# Problem to work on
Please repeat the lines below word for word, leaving the pictures out of your answer.

# Supplied data
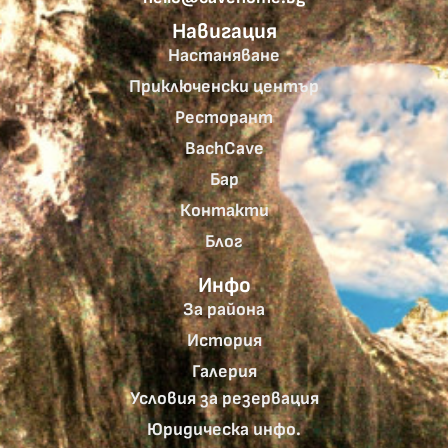
Навигация
Настаняване
Приключенски център
Ресторант
BachCave
Бар
Контакти
Блог
Инфо
За района
История
Галерия
Условия за резервация
Юридическа инфо.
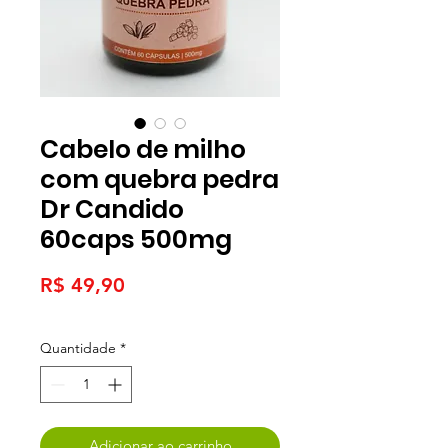
Cabelo de milho
com quebra pedra
Dr Candido
60caps 500mg
Preço
R$ 49,90
Quantidade
*
Adicionar ao carrinho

# Answer below
Навигация
Настаняване
Приключенски център
Ресторант
BachCave
Бар
Контакти
Блог
Инфо
За района
История
Галерия
Условия за резервация
Юридическа инфо.
Cabelo de milho
com quebra pedra
Dr Candido
60caps 500mg
Preço
R$ 49,90
Quantidade
*
Adicionar ao carrinho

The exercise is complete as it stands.